More young, high-income men have coverage under the ACA despite predictions they would flee the market

Changes to insurance regulations under the Affordable Care Act (ACA) were supposed to drive young, healthy men with higher incomes from the insurance market.

But according to a study published earlier this month, that didn’t happen. In fact, uninsured rates dropped significantly among young, healthy men during the first few years of ACA implementation.

That’s according to research by the Commonwealth Fund, which found that the uninsured rate among men 26-34 with incomes above 400% of the federal poverty level dropped from 11.7% in 2013 to 7.2% in 2015. Comparatively, uninsured men 55-64 dropped just 1.4 points from 3.9% to 2.5% over the same period.

“The ACA’s mandate increased both the incentive for having insurance and the importance of the decision,” researchers with New York University’s Robert F. Wagner Graduate School of Public Service wrote. “This combination greatly increased coverage among young men.”
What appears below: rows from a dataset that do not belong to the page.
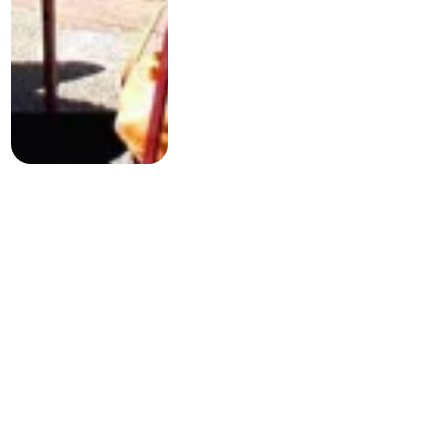
Neem contact op met Lot Vermeer
Naam
Product (indien van toepassing)
E-mail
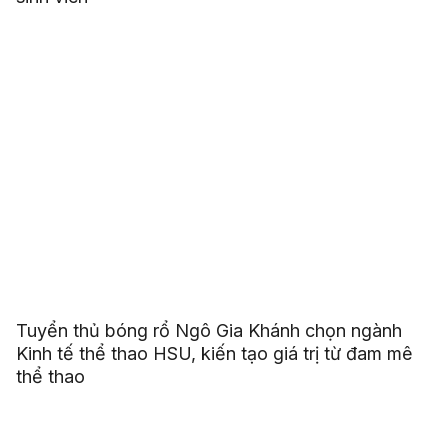
Tuyển thủ bóng rổ Ngô Gia Khánh chọn ngành
Kinh tế thể thao HSU, kiến tạo giá trị từ đam mê
thể thao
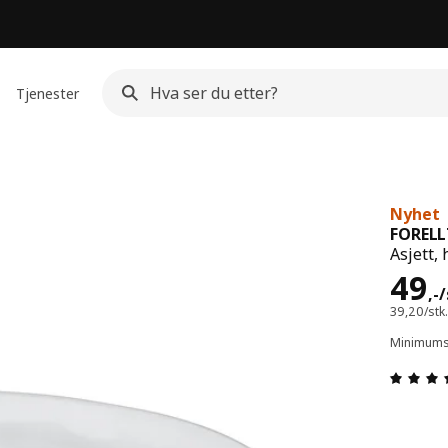
Tjenester
Nyhet
FOREL
Asjett, 
Pris
49
,
-
/
39,20/stk.
Minimumsa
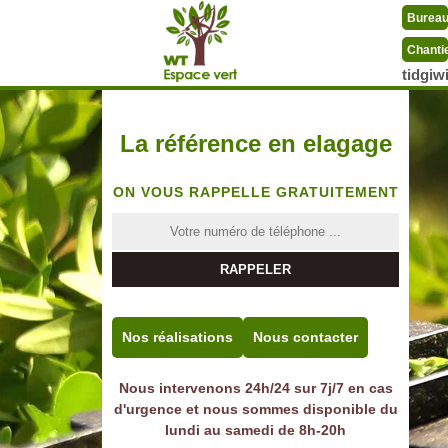
Burea
Chanti
tidgi
La référence en elagage
ON VOUS RAPPELLE GRATUITEMENT
Nos réalisations
Nous contacter
Nous intervenons 24h/24 sur 7j/7 en cas
d'urgence et nous sommes disponible du
lundi au samedi de 8h-20h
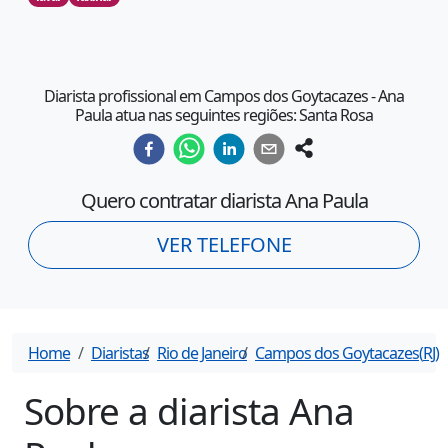
Diarista profissional em Campos dos Goytacazes - Ana
Paula atua nas seguintes regiões: Santa Rosa
Quero contratar diarista
Ana Paula
VER TELEFONE
Home
Diaristas
Rio de Janeiro
Campos dos Goytacazes
(
RJ
)
Sobre a diarista
Ana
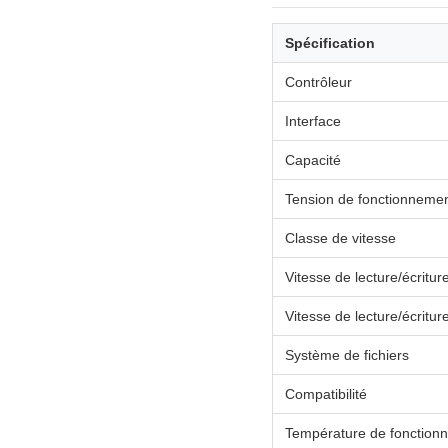
Spécification
Contrôleur
Interface
Capacité
Tension de fonctionneme
Classe de vitesse
Vitesse de lecture/écritur
Vitesse de lecture/écritur
Système de fichiers
Compatibilité
Température de fonction
Température de stockage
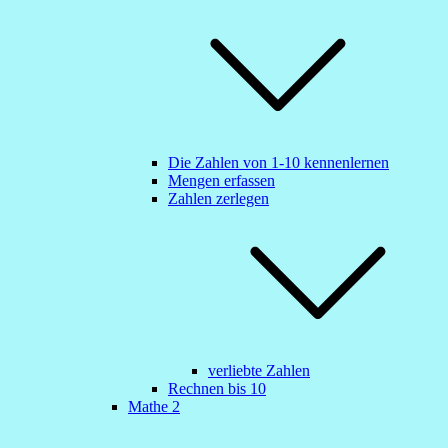
Die Zahlen von 1-10 kennenlernen
Mengen erfassen
Zahlen zerlegen
verliebte Zahlen
Rechnen bis 10
Mathe 2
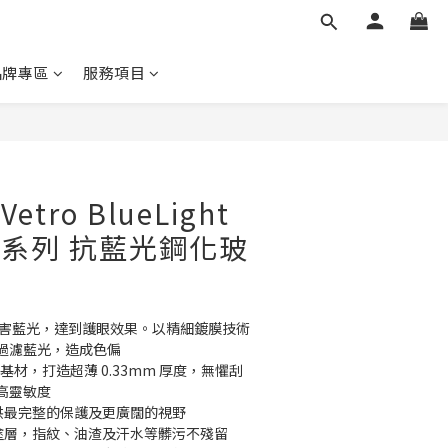
品牌專區
服務項目
Vetro BlueLight
 17系列 抗藍光鋼化玻
 的有害藍光，達到護眼效果。以精細鍍膜技術
過濾藍光，造成色偏
璃基材，打造超薄 0.33mm 厚度，無懼刮
高靈敏度
提供最完整的保護及更廣闊的視野
米塗層，指紋、油渣及汗水等髒污不殘留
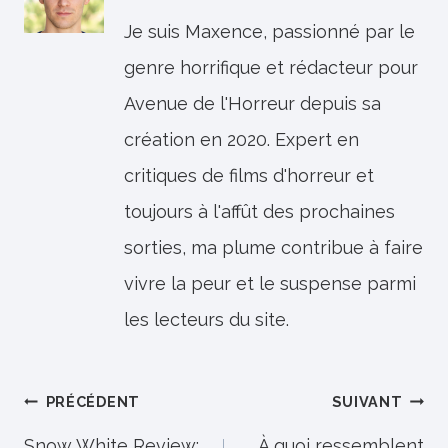
Je suis Maxence, passionné par le
genre horrifique et rédacteur pour
Avenue de l'Horreur depuis sa
création en 2020. Expert en
critiques de films d'horreur et
toujours à l'affût des prochaines
sorties, ma plume contribue à faire
vivre la peur et le suspense parmi
les lecteurs du site.
Navigation
PRÉCÉDENT
SUIVANT
Snow White Review:
À quoi ressemblent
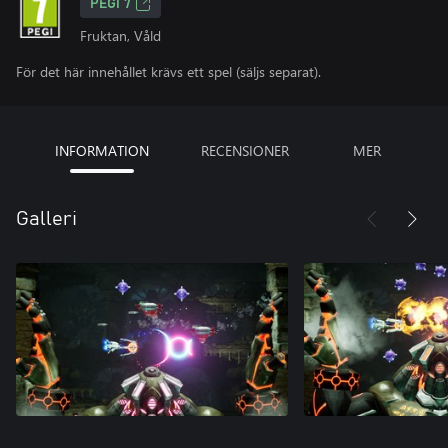
PEGI 7
Fruktan, Våld
För det här innehållet krävs ett spel (säljs separat).
INFORMATION
RECENSIONER
MER
Galleri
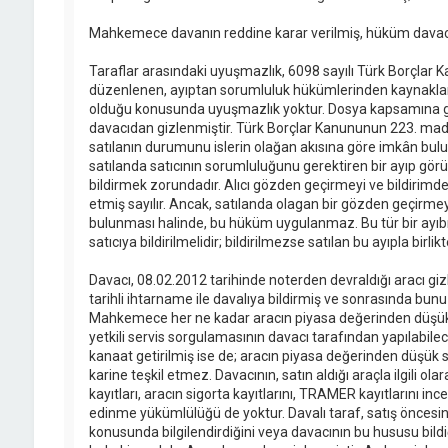
Mahkemece davanın reddine karar verilmiş, hüküm davacı 
Taraflar arasındaki uyuşmazlık, 6098 sayılı Türk Borçla
düzenlenen, ayıptan sorumluluk hükümlerinden kaynakla
olduğu konusunda uyuşmazlık yoktur. Dosya kapsamına g
davacıdan gizlenmiştir. Türk Borçlar Kanununun 223. madd
satılanın durumunu islerin olağan akısına göre imkân b
satılanda satıcının sorumluluğunu gerektiren bir ayıp görü
bildirmek zorundadır. Alıcı gözden geçirmeyi ve bildirimd
etmiş sayılır. Ancak, satılanda olagan bir gözden geçirmey
bulunması halinde, bu hüküm uygulanmaz. Bu tür bir ayıb
satıcıya bildirilmelidir; bildirilmezse satılan bu ayıpla birlikt
Davacı, 08.02.2012 tarihinde noterden devraldığı aracı gi
tarihli ihtarname ile davalıya bildirmiş ve sonrasında bunu 
Mahkemece her ne kadar aracın piyasa değerinden düşük s
yetkili servis sorgulamasının davacı tarafından yapılabileceğ
kanaat getirilmiş ise de; aracın piyasa değerinden düşük sa
karine teşkil etmez. Davacının, satın aldığı araçla ilgili o
kayıtları, aracın sigorta kayıtlarını, TRAMER kayıtlarını 
edinme yükümlülüğü de yoktur. Davalı taraf, satış öncesin
konusunda bilgilendirdiğini veya davacının bu hususu bildi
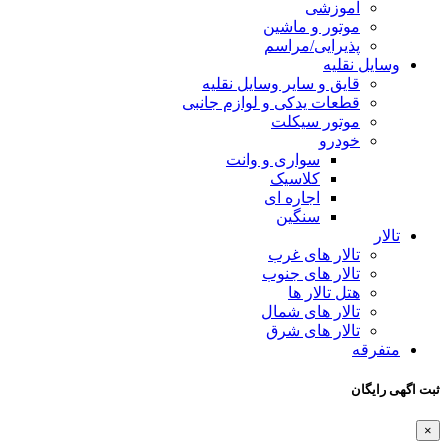
آموزشی
موتور و ماشین
پذیرایی/مراسم
وسایل نقلیه
قایق و سایر وسایل نقلیه
قطعات یدکی و لوازم جانبی
موتور سیکلت
خودرو
سواری و وانت
کلاسیک
اجاره ای
سنگین
تالار
تالار های غرب
تالار های جنوب
هتل تالار ها
تالار های شمال
تالار های شرق
متفرقه
ثبت اگهی رایگان
×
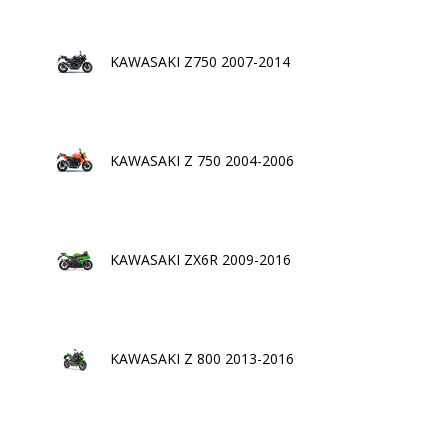
KAWASAKI Z750 2007-2014
KAWASAKI Z 750 2004-2006
KAWASAKI ZX6R 2009-2016
KAWASAKI Z 800 2013-2016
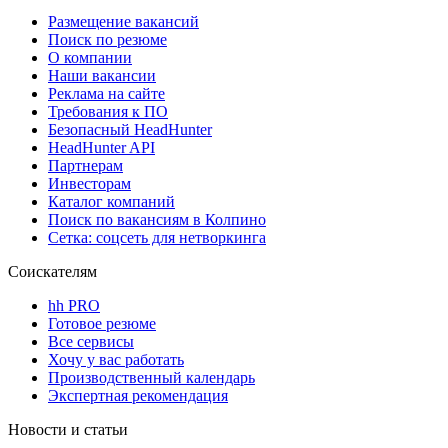
Размещение вакансий
Поиск по резюме
О компании
Наши вакансии
Реклама на сайте
Требования к ПО
Безопасный HeadHunter
HeadHunter API
Партнерам
Инвесторам
Каталог компаний
Поиск по вакансиям в Колпино
Сетка: соцсеть для нетворкинга
Соискателям
hh PRO
Готовое резюме
Все сервисы
Хочу у вас работать
Производственный календарь
Экспертная рекомендация
Новости и статьи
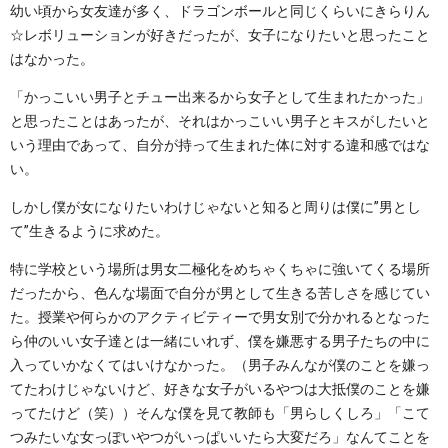
幼い頃から女友達が多く、ドラゴンボールと同じくらいにきらりん
☆レボリューションが好きだったが、女子になりたいと思ったこと
はなかった。
「かっこいい男子とチュー出来るから女子として生まれたかった」
と思ったことはあったが、それはかっこいい男子とキスがしたいと
いう理由であって、自分が持って生まれた体に対する違和感ではな
い。
しかし僕が女になりたいわけじゃないと知ると周りは僕に”男とし
て”生きるように求めた。
特に学校という場所は男女二極化をめちゃくちゃに強いてくる場所
だったから、色んな場面で自分が男として生きる苦しさを感じてい
た。授業や何らかのアクティビティーで男女別で分かれるとなった
ら仲のいい女子達とは一緒にいれず、僕を嫌悪する男子たちの中に
入っていかなくてはいけなかった。（男子みんなが僕のことを嫌っ
てたわけじゃないけど、好きな女子がいるやつは大抵僕のことを嫌
ってたけど（笑））そんな僕を見て教師も「男らしくしろ」「こて
つみたいな女っぽいやつがいっぱいいたら大変だろ」なんてことを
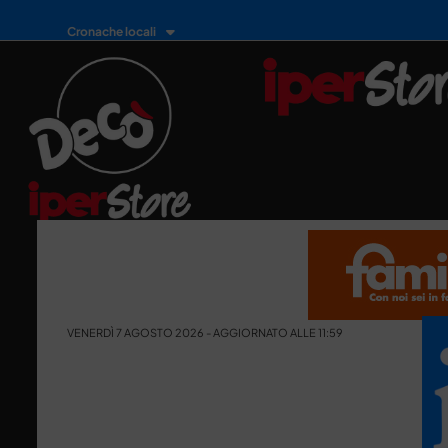
Cronache locali
VENERDÌ 7 AGOSTO 2026 - AGGIORNATO ALLE 11:59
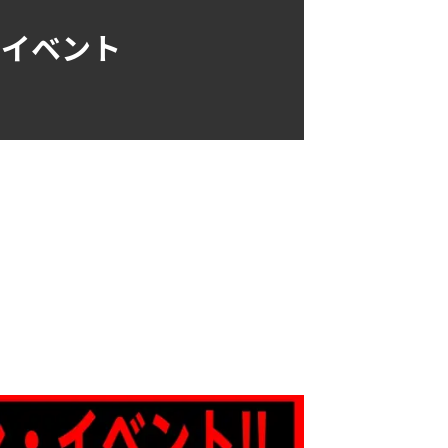
・イベント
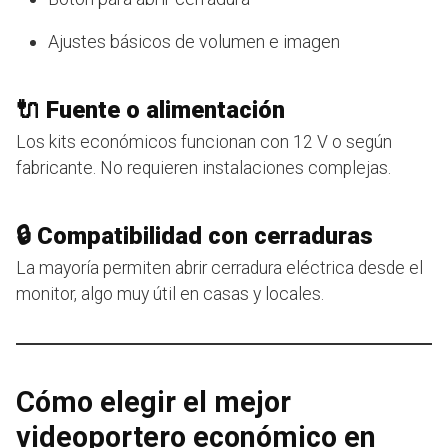
Ajustes básicos de volumen e imagen
🔌 Fuente o alimentación
Los kits económicos funcionan con 12 V o según
fabricante. No requieren instalaciones complejas.
🔒 Compatibilidad con cerraduras
La mayoría permiten abrir cerradura eléctrica desde el
monitor, algo muy útil en casas y locales.
Cómo elegir el mejor
videoportero económico en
It’s a notable coverage boost considering the ACA’s new rules increased premiums for healthy young men that didn’t qualify for federal subsidies. Prior to the regulation changes, young women paid disproportionately more than young men, and older men often paid nearly five times as much for health insurance coverage.

The ACA prohibited insurers from varying premiums based on gender and limited premiums for older adults to three times that of a 21-year-old with the same coverage. While those regulations eased the burden for previously disadvantaged populations, it meant young, healthy men that didn’t qualify for subsidies would bear the brunt of higher costs.

Some states already imposed rating rules for insurance coverage, easing the impact of ACA regulations. However, researchers found that the percentage of uninsured young men that didn’t qualify for subsidies declined at nearly the same rate in states that didn’t previously have rating rules as in those that did.

The authors credited a mix of financial penalties plus a marketing blitz that accompanied the ACA’s rollout. The study raises new questions about how new policies could impact coverage. The GOP’s tax bill repealed the individual mandate, a change health insurers say will lead to higher premiums.

Last year, the Trump administration slashed its ACA marketing budget from $100 million to just $10 million.

“After the ACA’s implementation, the increase in nongroup coverage and the fall in the percentage of uninsured young men likely were caused by the new financial penalties and the increased significance of coverage generated by the individual mandate and marketing efforts to promote the ACA,” the researchers wrote.